[Date Prev][Date Next][Thread Prev][Thread Next][Date Index][Thread Index]
Re: [HTCondor-users] RemoteWallClockTime vs CommittedTime
- Date: Wed, 16 Oct 2013 09:34:55 -0500
- From: Daniel Forrest <dan.forrest@xxxxxxxxxxxxx>
- Subject: Re: [HTCondor-users] RemoteWallClockTime vs CommittedTime
> No, this is always after the job has completed or been killed. The
> RemoteWallClockTime is always > 0.
> Interesting that you mention that if the job gets evicted, then
> RemoteWallClockTime is updated. I am now wondering if this is an additive
> process or just a plain update. By that I mean, if a job gets evicted
> multiple times, does the RemoteWallClockTime get added to each time or just
> updated with the latest time.
RemoteWallClockTime is cumulative.
> If there is some means of killing the job (maybe kill -9) that would leave
> the values in the state I am seeing.
> Maybe I am not understanding the doc correctly but it seems that
> RemoteWallClockTime should always be >= CommittedTime.
I have access to almost a decade worth of Condor history data so I ran
a script overnight to look for RemoteWallClockTime < CommittedTime.
I have found multiple cases (and luckily some still had UserLog files
lying around) with two different scenarios.
1.) Errors connecting to the schedd after writing a checkpoint.
The CommittedTime is logged when the checkpoint is written, but
the RemoteWallClockTime is logged at shadow exit. If this second
update fails then some RemoteWallClockTime will be lost.
2.) Job running a second time with TerminationPending = TRUE.
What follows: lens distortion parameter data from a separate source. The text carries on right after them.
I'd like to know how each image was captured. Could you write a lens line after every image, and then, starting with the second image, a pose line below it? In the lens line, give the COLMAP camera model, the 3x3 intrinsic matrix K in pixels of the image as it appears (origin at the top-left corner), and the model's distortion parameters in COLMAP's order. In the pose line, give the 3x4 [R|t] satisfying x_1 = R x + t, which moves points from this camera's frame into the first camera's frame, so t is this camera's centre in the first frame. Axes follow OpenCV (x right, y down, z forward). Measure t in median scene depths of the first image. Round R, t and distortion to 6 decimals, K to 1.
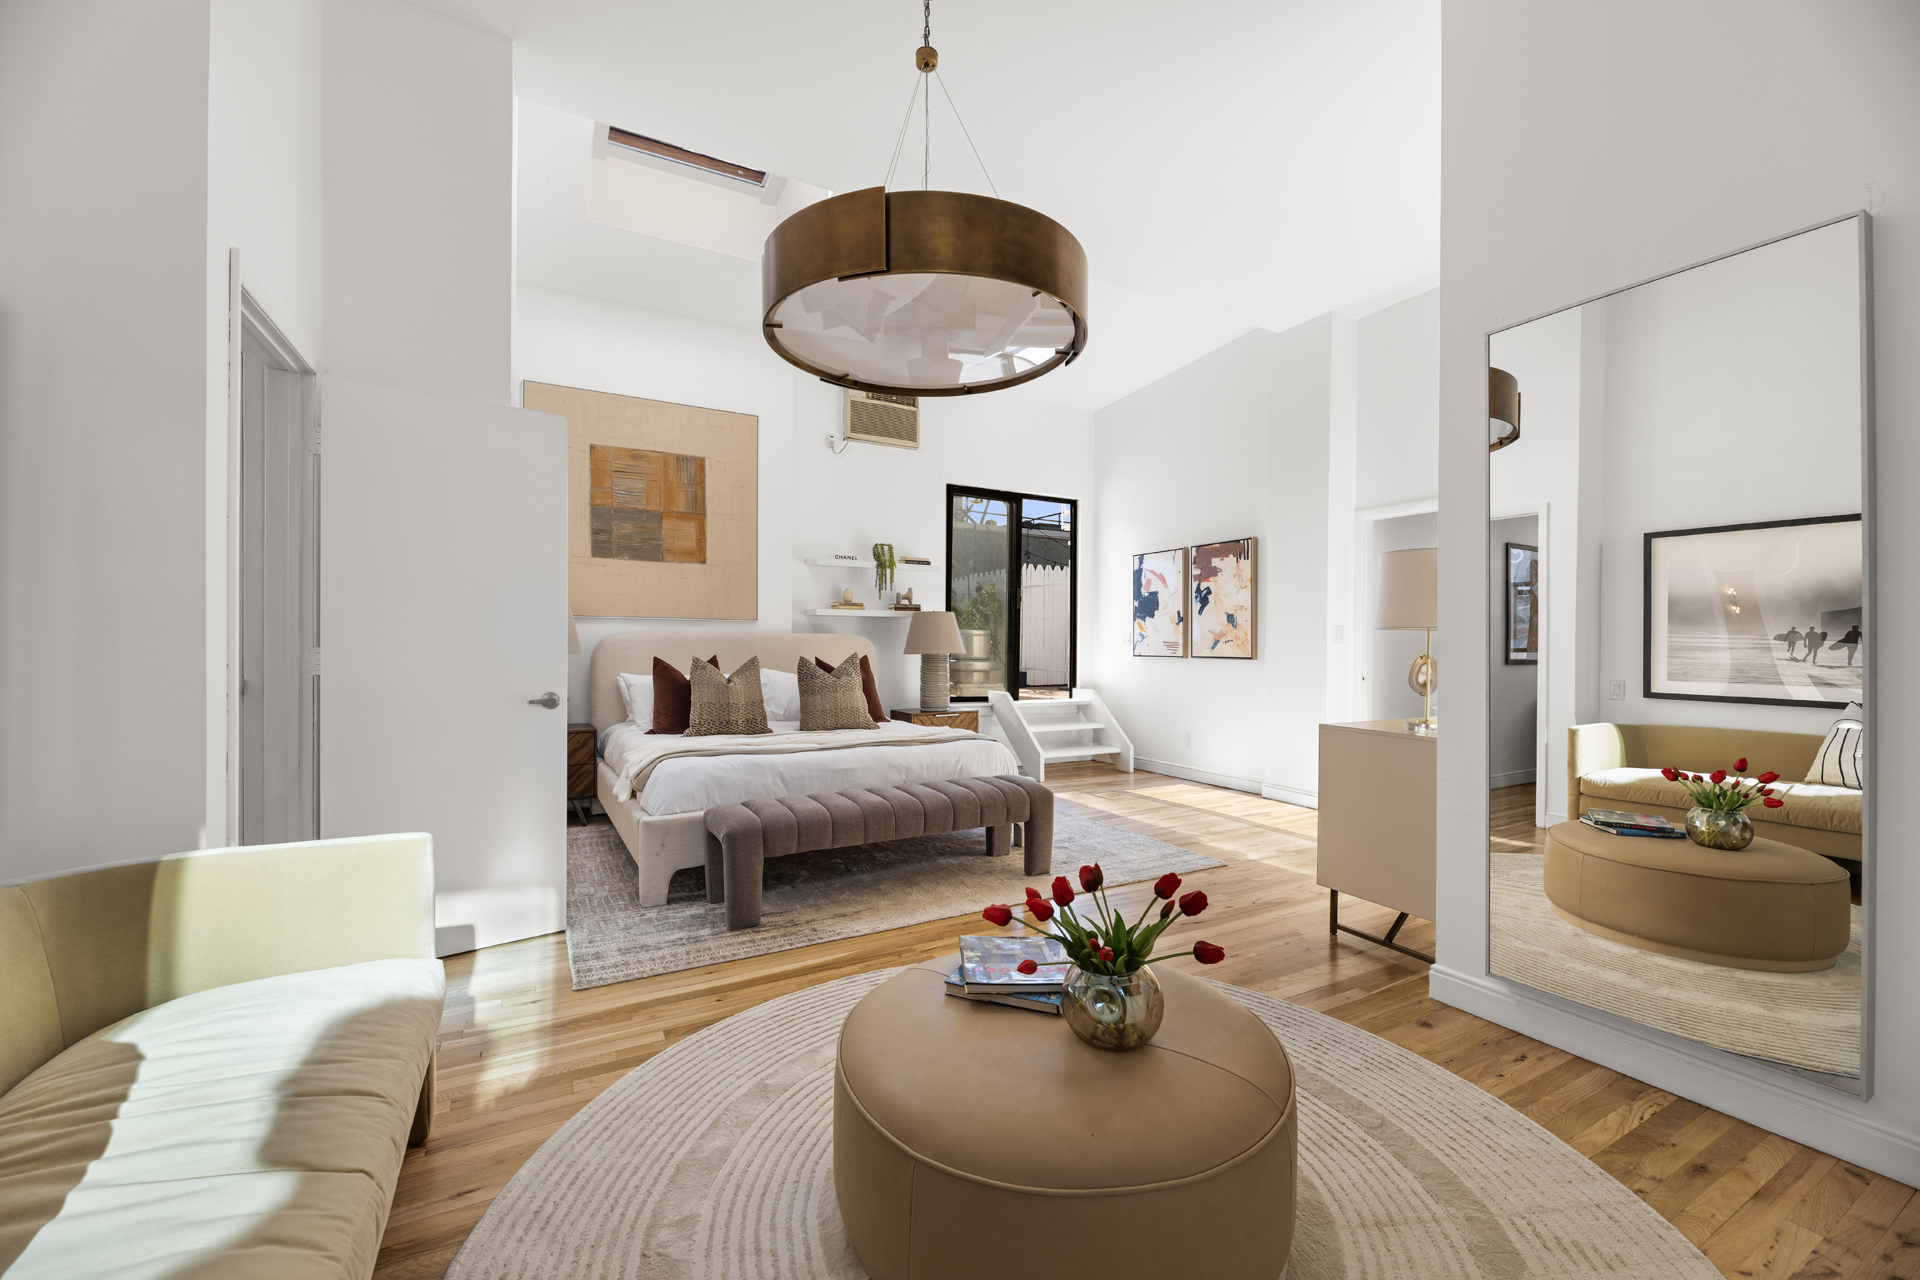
lens RADIAL K [[772.3, 0, 951.7], [0, 772.3, 637.1], [0, 0, 1]] dist [-0.003599, -0.000602]
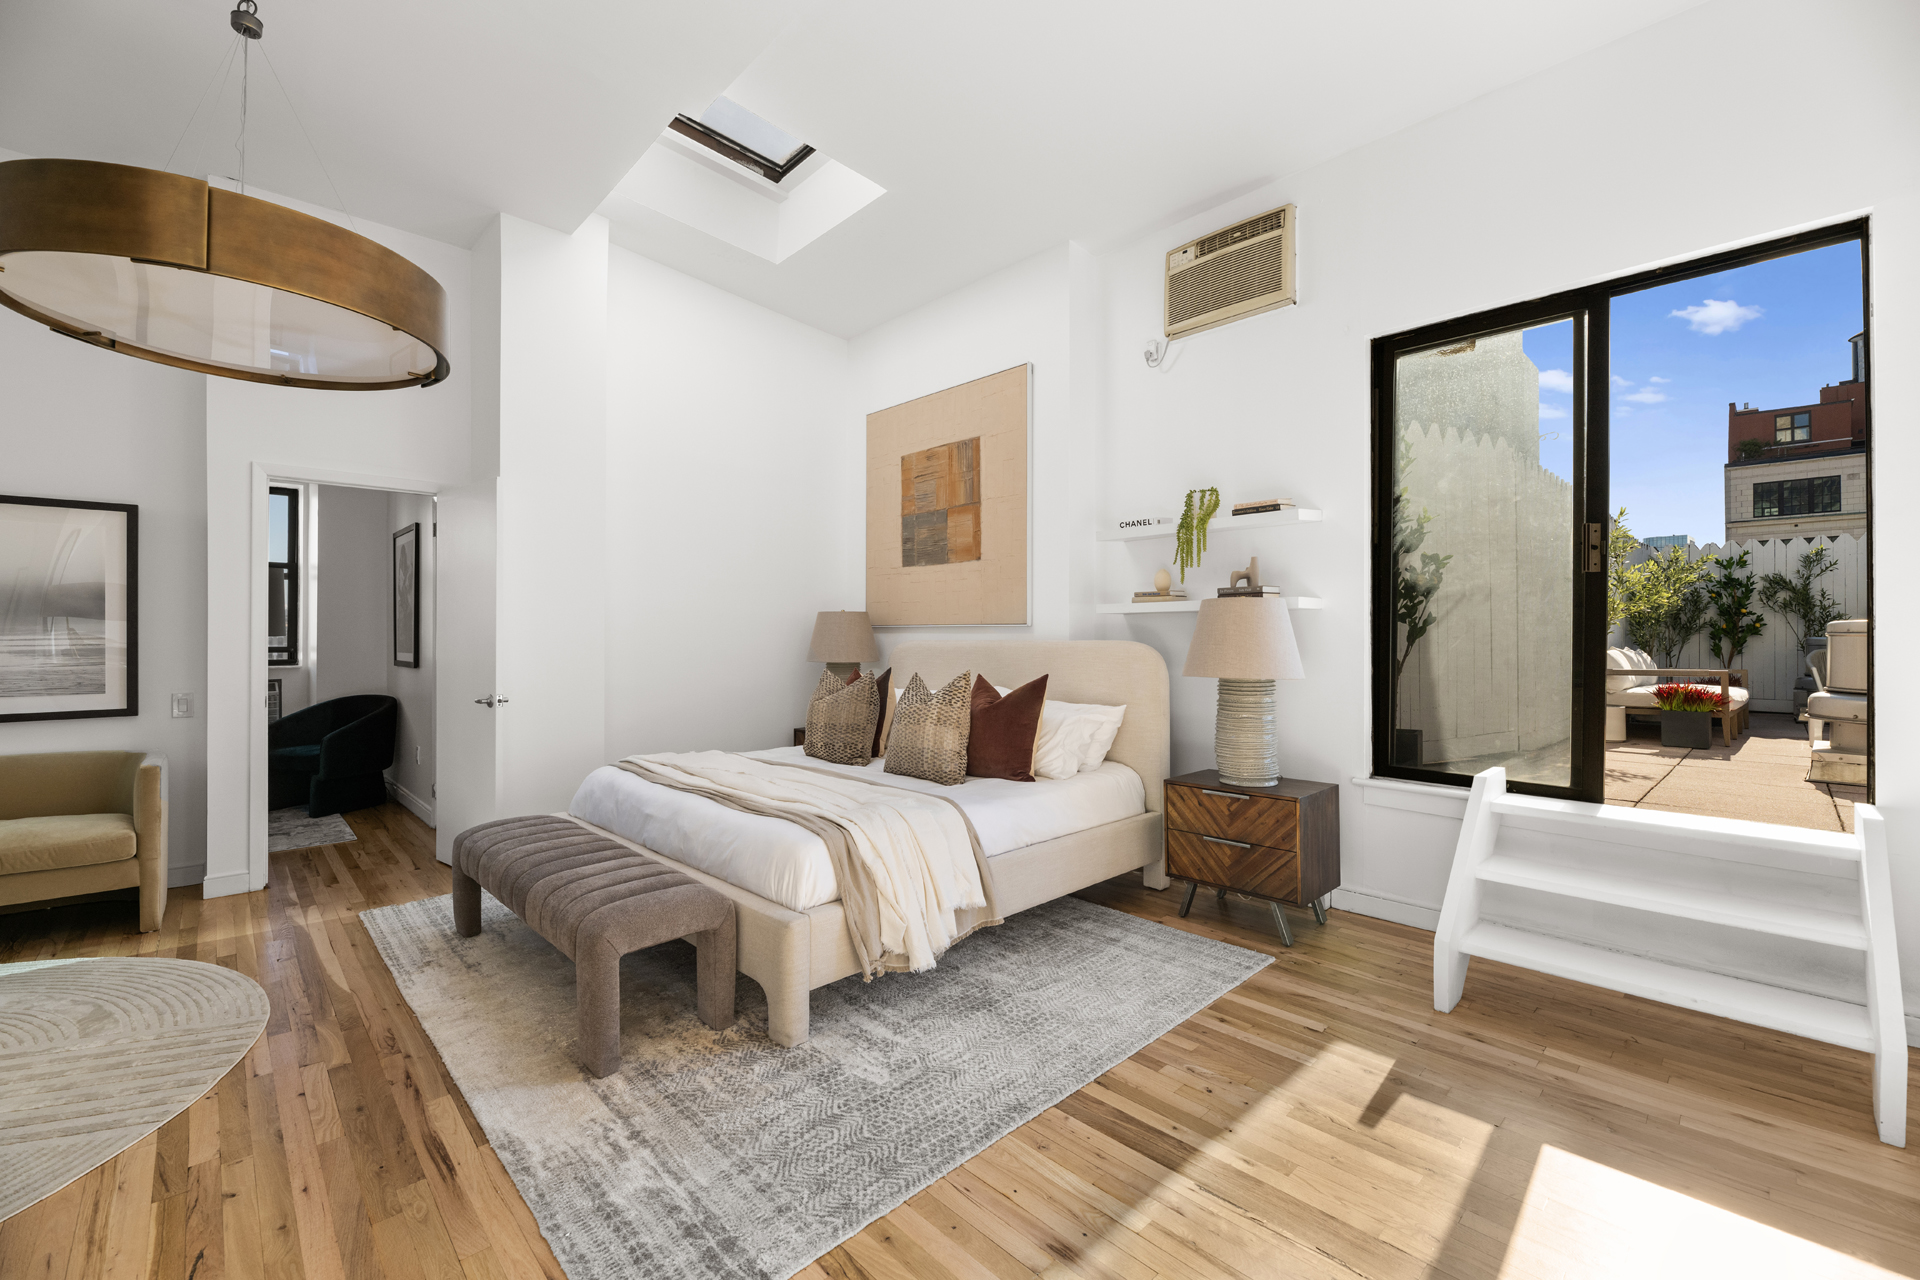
lens RADIAL K [[772.3, 0, 951.7], [0, 772.3, 637.1], [0, 0, 1]] dist [-0.003599, -0.000602]
pose [[0.269535, -0.008372, -0.962954, 0.499220], [0.004810, 0.999961, -0.007348, -0.003823], [0.962979, -0.002651, 0.269565, 0.749499]]
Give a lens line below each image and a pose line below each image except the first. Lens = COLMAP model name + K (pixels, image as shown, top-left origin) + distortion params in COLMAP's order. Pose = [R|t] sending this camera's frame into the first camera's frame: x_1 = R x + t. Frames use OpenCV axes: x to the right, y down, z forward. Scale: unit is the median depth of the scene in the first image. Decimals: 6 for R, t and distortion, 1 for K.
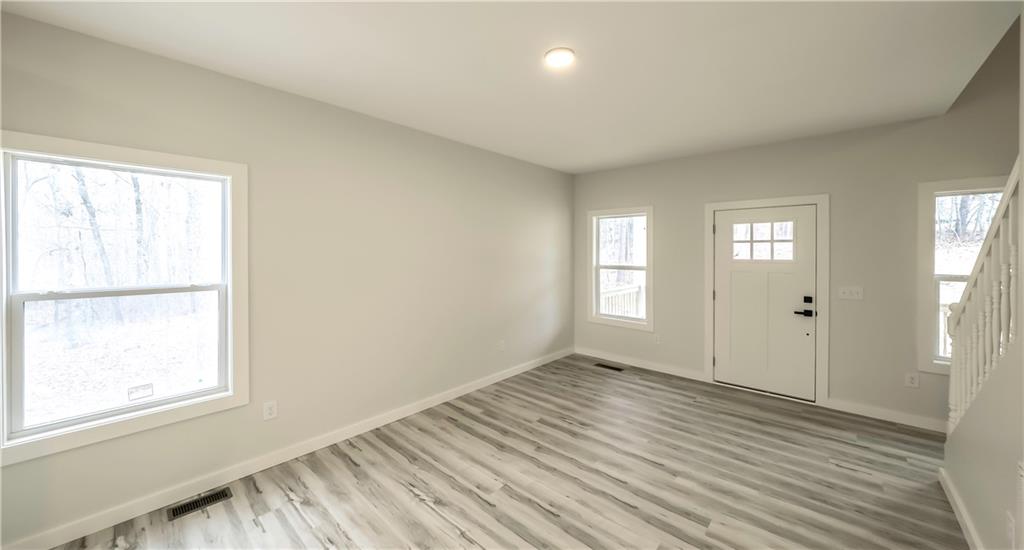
lens RADIAL K [[356.1, 0, 516.3], [0, 356.1, 255.7], [0, 0, 1]] dist [-0.001009, 0.000252]
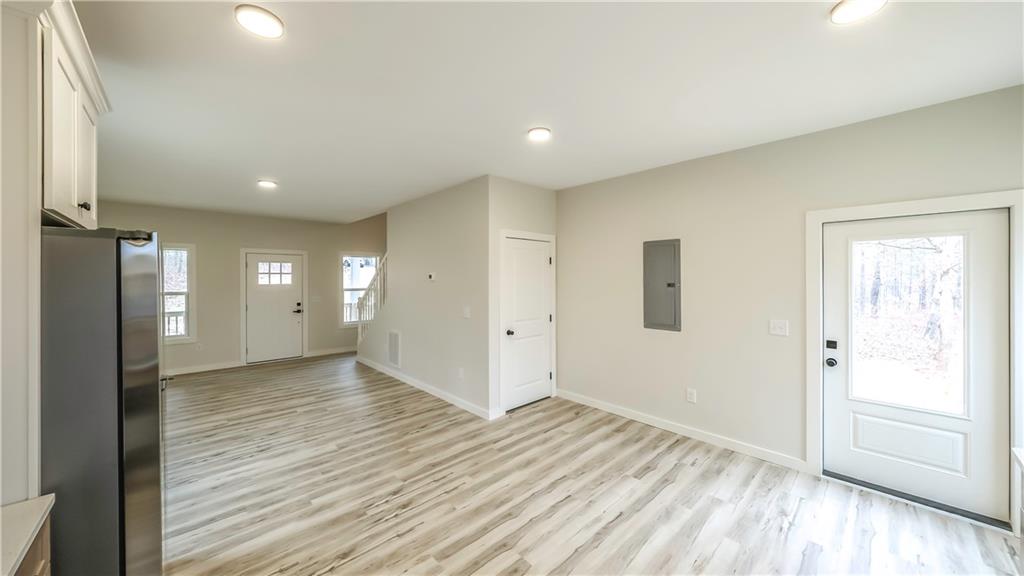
lens RADIAL K [[370.8, 0, 508.9], [0, 370.8, 278.0], [0, 0, 1]] dist [-0.000679, -0.000069]
pose [[0.085533, -0.001054, 0.996335, -1.270111], [0.004436, 0.999990, 0.000677, -0.018670], [-0.996325, 0.004362, 0.085537, -0.366381]]
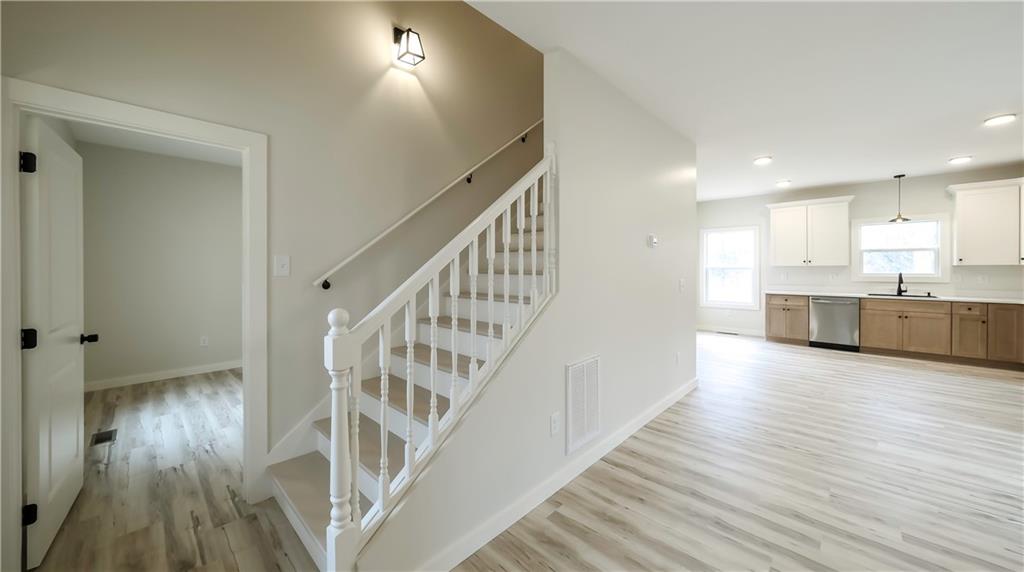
lens RADIAL K [[364.1, 0, 516.8], [0, 364.1, 263.9], [0, 0, 1]] dist [0.000715, 0.000042]
pose [[-0.999949, 0.001288, 0.010013, 0.709680], [0.001310, 0.999997, 0.002141, 0.040412], [-0.010010, 0.002154, -0.999948, 1.179459]]
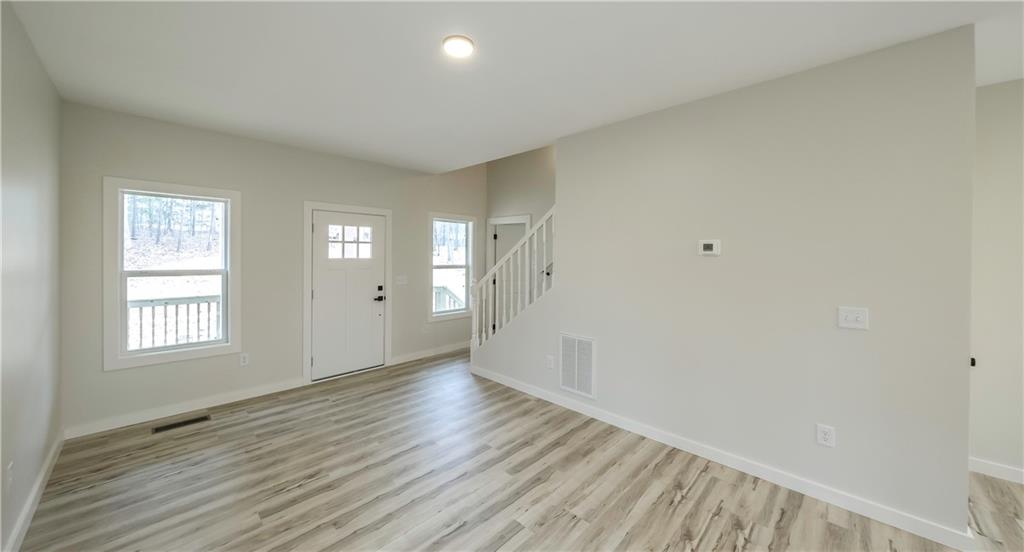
lens RADIAL K [[371.6, 0, 498.2], [0, 371.6, 252.7], [0, 0, 1]] dist [-0.001342, -0.000145]
pose [[0.046669, 0.003888, 0.998903, -0.608152], [-0.004409, 0.999983, -0.003687, -0.005544], [-0.998901, -0.004232, 0.046685, 0.581499]]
A comment from condor_shadow.V6/shadow.C:
/* If the completed job had been committed to the job queue,
but for some reason the shadow exited wierdly and the
schedd is trying to run it again, then simply write
the job termination events and send the email as if the job had
just ended. */
I believe this is the case you are seeing when RemoteWallClockTime
is only 1 second. That is the amount of time it takes for the job
to exit immediately from TerminationPending set. It appears to be
a bug that RemoteWallClockTime is being reset. To verify this you
should check for TerminationPending in the classAd.